— Work to complete —
Tally the lines below that contain the string "True" and give only the number.

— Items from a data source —
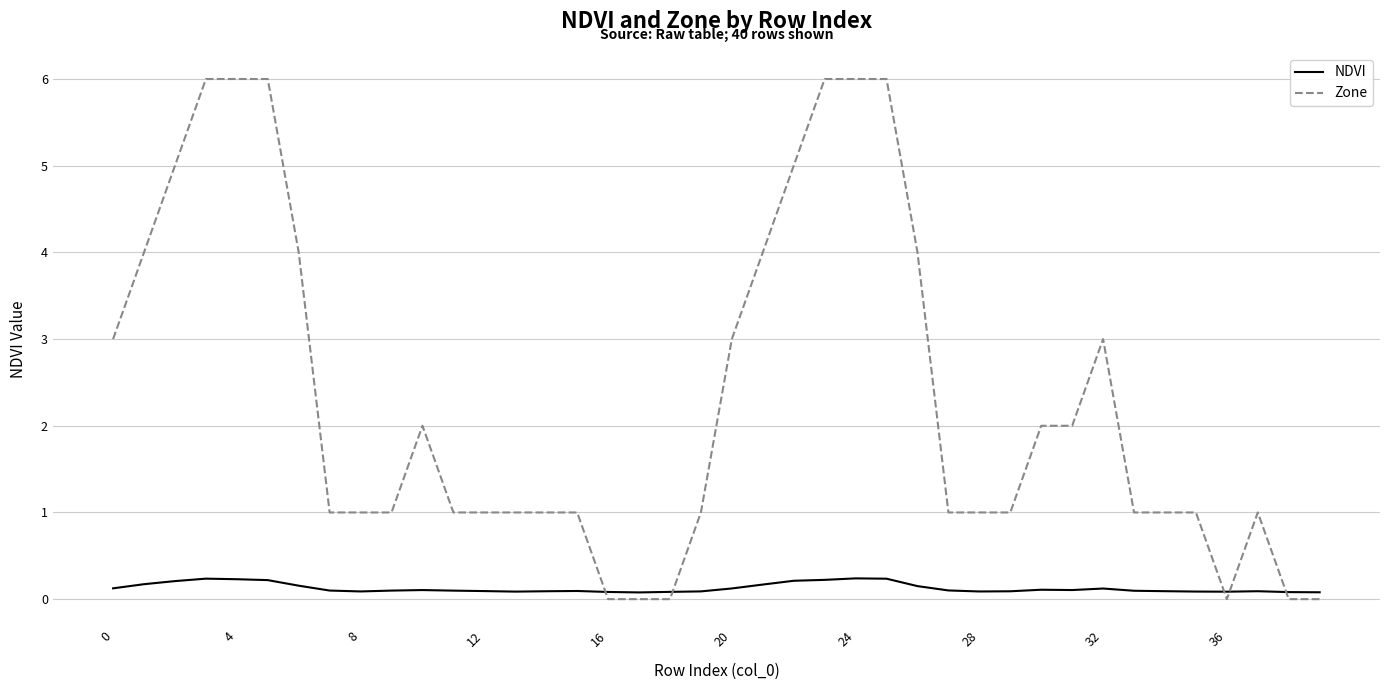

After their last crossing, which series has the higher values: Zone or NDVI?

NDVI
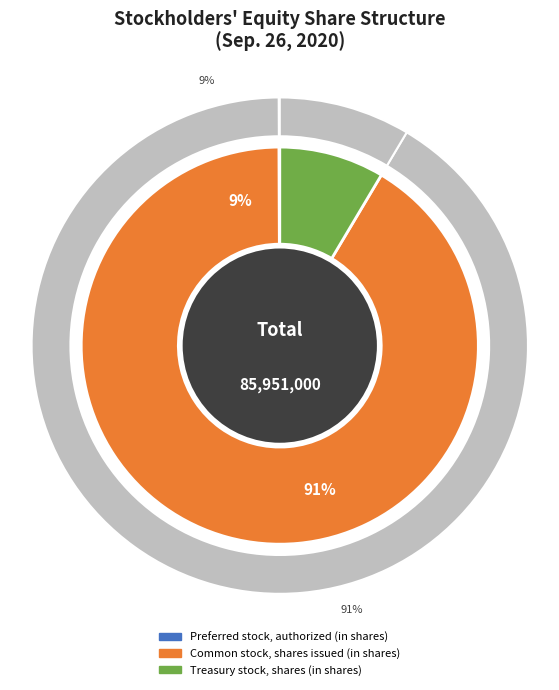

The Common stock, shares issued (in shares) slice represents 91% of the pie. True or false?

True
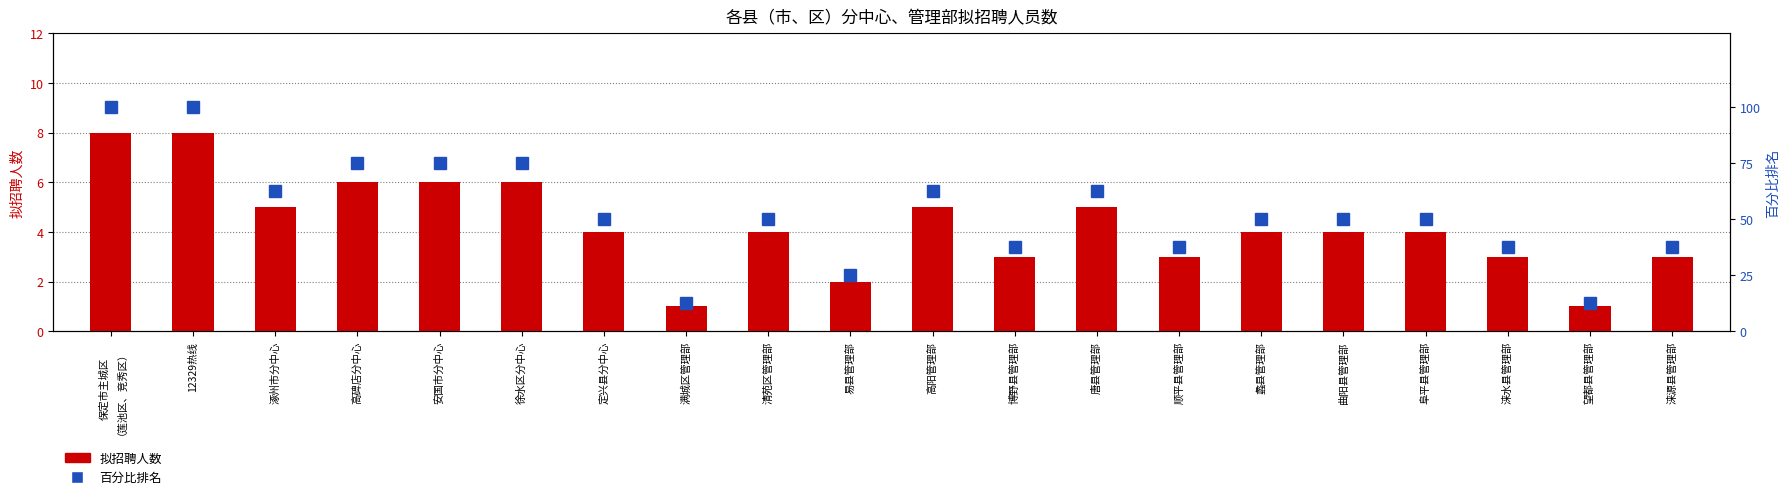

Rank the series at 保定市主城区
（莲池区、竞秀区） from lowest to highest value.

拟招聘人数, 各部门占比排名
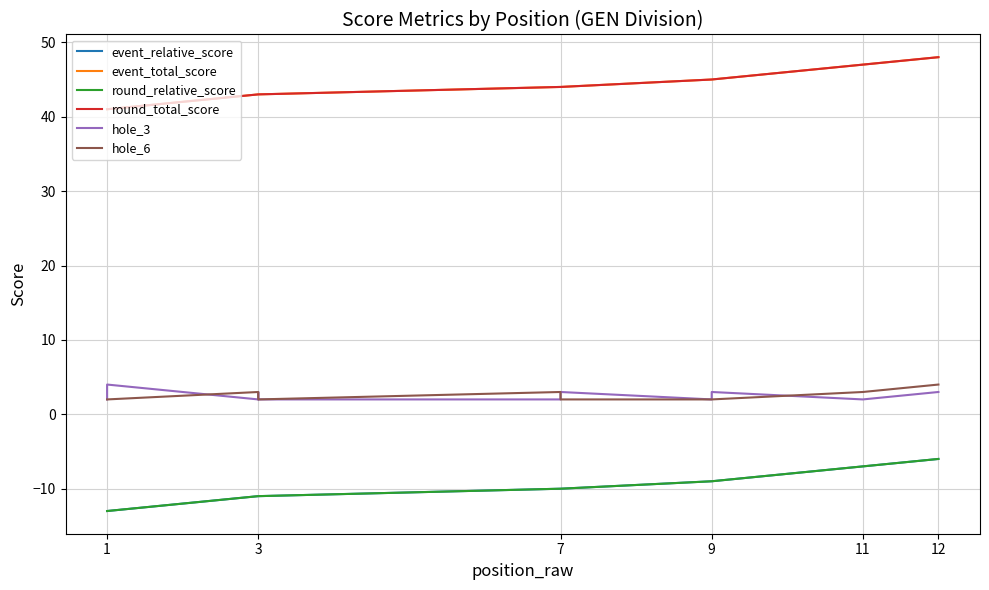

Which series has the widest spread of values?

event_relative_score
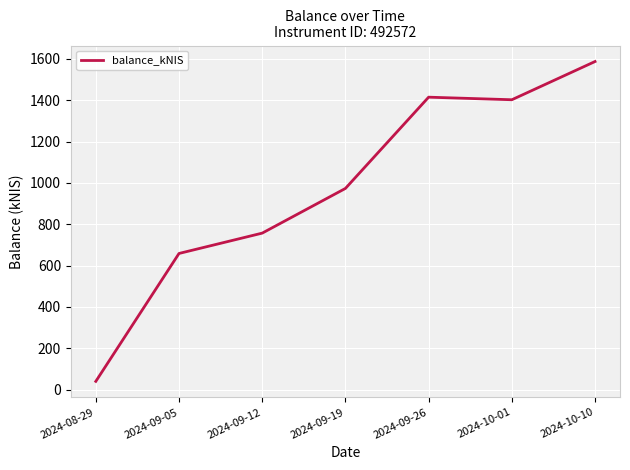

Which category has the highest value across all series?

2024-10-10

— Expected answer —
2